> Task details
Return, verbatim and in full, the records that follow, but not their pictures.
##### Given data #####
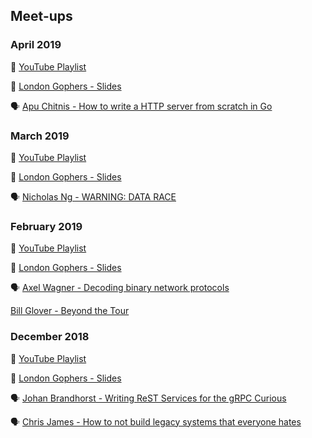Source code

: ## Meet-ups

### April 2019

🎥 [YouTube Playlist](https://www.youtube.com/watch?v=fT1kOV1qUOc&list=PL8QGElREVyDDsxb-yLfiK_naVAQ4grt_w)

📔 [London Gophers - Slides](https://docs.google.com/presentation/d/e/2PACX-1vQV3G_Q1fbwNCCdNJr2OZwnhDvQCdzzkjhGZSFE0flqRiziSjI7kDADjPEBPXBRNC5d-5ua7_JPV3Oj/pub?slide=id.p2)

🗣 [Apu Chitnis - How to write a HTTP server from scratch in Go](https://docs.google.com/presentation/d/1N84bBjleOwaBhQs5mBzn9yots5AgjWpaYXx6xF2Ma5k/edit#slide=id.p)

### March 2019

🎥 [YouTube Playlist](https://www.youtube.com/watch?v=Q8Aj9_UB8Io&list=PL8QGElREVyDAMl291aMVxBZNNvqkswoD4)

📔 [London Gophers - Slides](https://docs.google.com/presentation/d/e/2PACX-1vSUlMIHkfzKaJFDIacrkOvm-SzMnjIJcuZgxTxTmU_Y3MvMi59Wgv_i2eyY_yqGUNcI7Y5hLwMa90yj/pub?slide=id.p2)

🗣 [Nicholas Ng - WARNING: DATA RACE](http://gotalks.nickng.io/londongophers-mar19.slide#1)

### February 2019

🎥 [YouTube Playlist](https://www.youtube.com/watch?v=YbLwiKH88jw&list=PL8QGElREVyDBljpSyqaf0iA2TBJHAkawO)

📔 [London Gophers - Slides](https://docs.google.com/presentation/d/e/2PACX-1vSK__qEBoBYp0EJC8NDzBg4KlxLJpKFn9_IA5Z6_OX1LEf3TvvnOnY5-vSbAh53HwIyijDXIFNQJH9d/pub)

🗣 [Axel Wagner - Decoding binary network protocols](https://blog.myitcv.io/gopherjs_examples_sites/present/?url=https://raw.githubusercontent.com/Merovius/go-talks/master/2019-02_london_gophers/decoding.slide&hideAddressBar=true)

[Bill Glover - Beyond the Tour](https://billglover.me/talks/20190220_LondonGophers_BeyondTheTour.pdf)

### December 2018

🎥 [YouTube Playlist](https://www.youtube.com/watch?v=mTJjj84sBmo&list=PL8QGElREVyDDl9M50hdDmugG-OizMbfiy)

📔 [London Gophers - Slides](https://docs.google.com/presentation/d/e/2PACX-1vQESrkuBFkjl4R8yDQa_SARKTdKxxJ7230bNUQwCKeK5ZkBFg3hfttUhH_cFfhkJx6W8FeQWmXJHy_J/pub)

🗣 [Johan Brandhorst - Writing ReST Services for the gRPC Curious](https://talks.godoc.org/github.com/johanbrandhorst/presentations/gateway/gateway.slide#1)

🗣 [Chris James - How to not build legacy systems that everyone hates](https://docs.google.com/presentation/d/1wTV0Y5XYA-bo7gzj7x0541qJJ4eSbVa0jvq-DCJVttA/edit#slide=id.g4975be6fe1_0_0)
#####
> Result of the task
Source code

: ## Meet-ups

### April 2019

🎥 [YouTube Playlist](https://www.youtube.com/watch?v=fT1kOV1qUOc&list=PL8QGElREVyDDsxb-yLfiK_naVAQ4grt_w)

📔 [London Gophers - Slides](https://docs.google.com/presentation/d/e/2PACX-1vQV3G_Q1fbwNCCdNJr2OZwnhDvQCdzzkjhGZSFE0flqRiziSjI7kDADjPEBPXBRNC5d-5ua7_JPV3Oj/pub?slide=id.p2)

🗣 [Apu Chitnis - How to write a HTTP server from scratch in Go](https://docs.google.com/presentation/d/1N84bBjleOwaBhQs5mBzn9yots5AgjWpaYXx6xF2Ma5k/edit#slide=id.p)

### March 2019

🎥 [YouTube Playlist](https://www.youtube.com/watch?v=Q8Aj9_UB8Io&list=PL8QGElREVyDAMl291aMVxBZNNvqkswoD4)

📔 [London Gophers - Slides](https://docs.google.com/presentation/d/e/2PACX-1vSUlMIHkfzKaJFDIacrkOvm-SzMnjIJcuZgxTxTmU_Y3MvMi59Wgv_i2eyY_yqGUNcI7Y5hLwMa90yj/pub?slide=id.p2)

🗣 [Nicholas Ng - WARNING: DATA RACE](http://gotalks.nickng.io/londongophers-mar19.slide#1)

### February 2019

🎥 [YouTube Playlist](https://www.youtube.com/watch?v=YbLwiKH88jw&list=PL8QGElREVyDBljpSyqaf0iA2TBJHAkawO)

📔 [London Gophers - Slides](https://docs.google.com/presentation/d/e/2PACX-1vSK__qEBoBYp0EJC8NDzBg4KlxLJpKFn9_IA5Z6_OX1LEf3TvvnOnY5-vSbAh53HwIyijDXIFNQJH9d/pub)

🗣 [Axel Wagner - Decoding binary network protocols](https://blog.myitcv.io/gopherjs_examples_sites/present/?url=https://raw.githubusercontent.com/Merovius/go-talks/master/2019-02_london_gophers/decoding.slide&hideAddressBar=true)

[Bill Glover - Beyond the Tour](https://billglover.me/talks/20190220_LondonGophers_BeyondTheTour.pdf)

### December 2018

🎥 [YouTube Playlist](https://www.youtube.com/watch?v=mTJjj84sBmo&list=PL8QGElREVyDDl9M50hdDmugG-OizMbfiy)

📔 [London Gophers - Slides](https://docs.google.com/presentation/d/e/2PACX-1vQESrkuBFkjl4R8yDQa_SARKTdKxxJ7230bNUQwCKeK5ZkBFg3hfttUhH_cFfhkJx6W8FeQWmXJHy_J/pub)

🗣 [Johan Brandhorst - Writing ReST Services for the gRPC Curious](https://talks.godoc.org/github.com/johanbrandhorst/presentations/gateway/gateway.slide#1)

🗣 [Chris James - How to not build legacy systems that everyone hates](https://docs.google.com/presentation/d/1wTV0Y5XYA-bo7gzj7x0541qJJ4eSbVa0jvq-DCJVttA/edit#slide=id.g4975be6fe1_0_0)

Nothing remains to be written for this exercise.